The Bethesda Hospice Care team coordinates respite care to provide rest for family/caregivers, reviews patients’ end-of-life wishes, and assists with funeral planning. The team is also trained to identify the unique needs of patients who are military veterans. Bereavement services start at admission and continue for 13 months. The care goals are initially focused on patient care in partnership with the family. Then, the focus shifts solely to the family in the bereavement process.
According to Deni O’Malley, RN, Director of Bethesda Hospice Care and St. Andrews & Bethesda Home Health, one of the first steps in the patient’s care plan is to minimize the “pill burden.”
“Along with the medical director, the primary care physician, and consulting pharmacist, the Bethesda team reviews their medications to see what is necessary and what can be eliminated,” Deni says. “Many of these medications can have significant side effects, like constipation, reduced appetite, and reduced cognition and alertness. Because we are no longer treating the underlying terminal disease, but rather providing palliative and comfort care, many of these medications are no longer needed.”

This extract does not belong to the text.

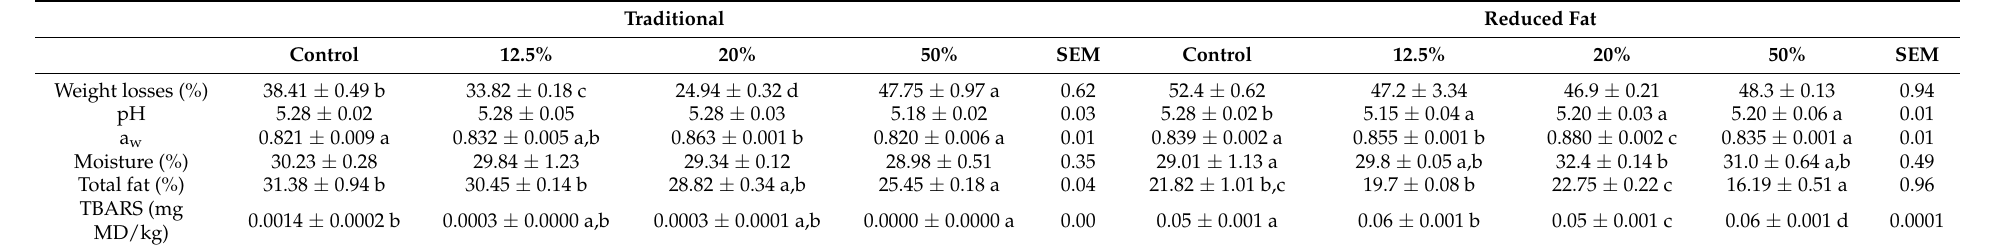
Table 2. Mean values, standard deviation, and standard error of the mean (SEM) of the physico-chemical properties for the traditional and reduced fat “Chorizo Zamorano” formulations at the end of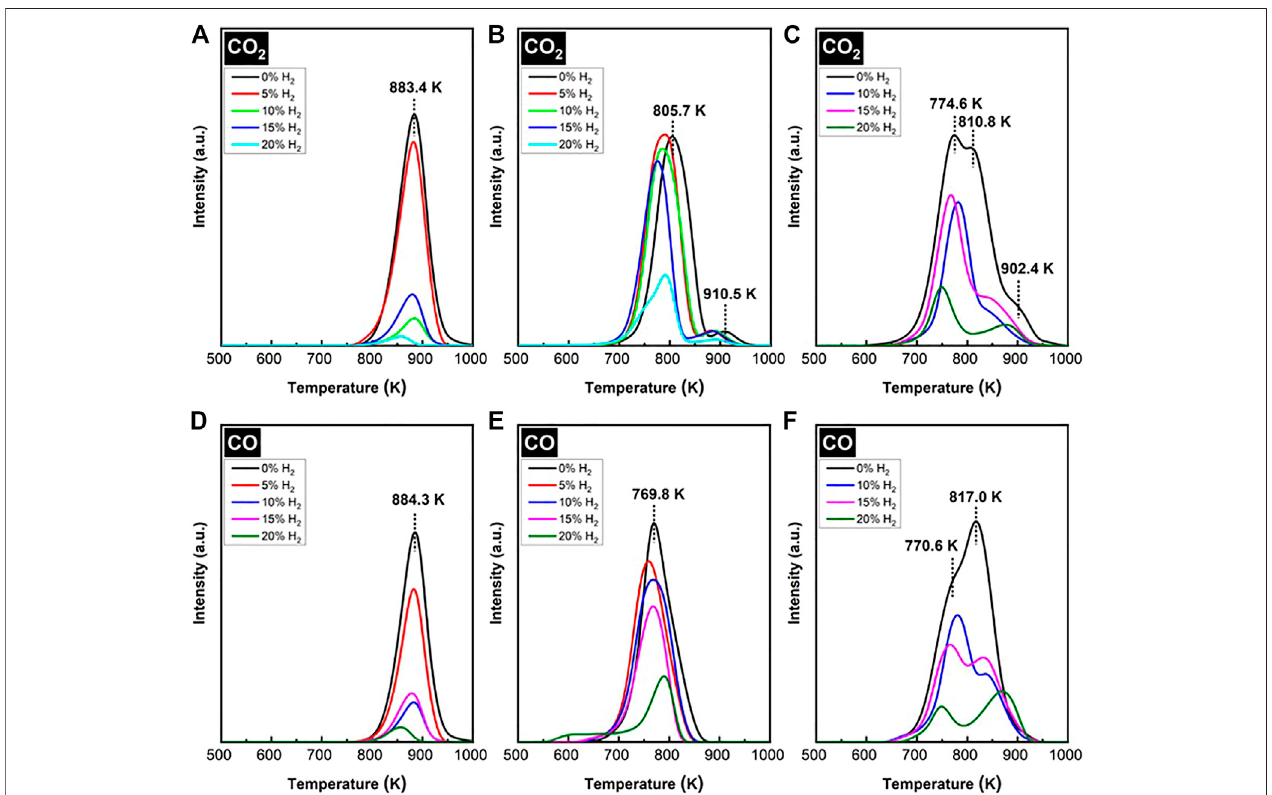
FIGURE8| CO 2 andCOevolutionpeaksinTPOpro fi lesofspentFe/SiO 2 catalyst (A and D) ,SCZOperovskiteoxide (B and E) ,and5wt%SCZOinFe/SiO 2 (C and F) at different H 2 co-feed concentrations after ToS of 3.5 h in DNMC reactions.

One myth associated with Hospice Care is that it hastens the end of a patient’s life. On the contrary — the National Hospice and Palliative Care Organization states that patients live an average of 29 days longer in Hospice Care than in other alternative forms of end-of-life care. “The key to this benefit is entering hospice sooner rather than later,” says Deni.
What Hospice Care Doesn’t Do
Medicare covers Hospice Care services and medications to manage pain and symptoms associated with the terminal illness, as recommended by the hospice team and the patient’s physician. It does not cover the cost of staying at senior communities while receiving Hospice Care.
Also, Hospice Care does not treat the terminal illness. “For example, if a patient has been diagnosed with cancer and enters Hospice Care, chemotherapy or radiation services are discontinued,” says Leslie. “Medications to ease pain caused by the cancer are covered.”
Unless the Hospice Care service is licensed by the state to provide care, Medicare may not provide reimbursement. According to Deni, Bethesda Hospice Care is state-licensed and undergoes periodic surveys by the Department of Health and Human Services to evaluate the quality of the care provided.
Four Hospice Care Myths
There are many myths and misconceptions about Hospice Care. Here are a few:
1. Hospice Care is only available during the last few days of life.
Fact: Hospice Care is available at any point a physician certifies a person with a life-limiting illness has a life expectancy of six months or less.
2. Accepting a referral to Hospice Care means the patient and family have given up.
Fact: Hospice Care is not about waiting to die. It is about making the most of the life the patient has left.
3. Hospice Care is expensive.
Fact: Medicare and Medicaid provide coverage for Hospice Care patients. In 2014, the Medicare payment benefit for hospice fully covered 86 percent of all hospice patients.
4. Becoming a hospice patient means the patient loses all control.
Fact: The expressed wishes and needs of the patient are the top priority for hospice.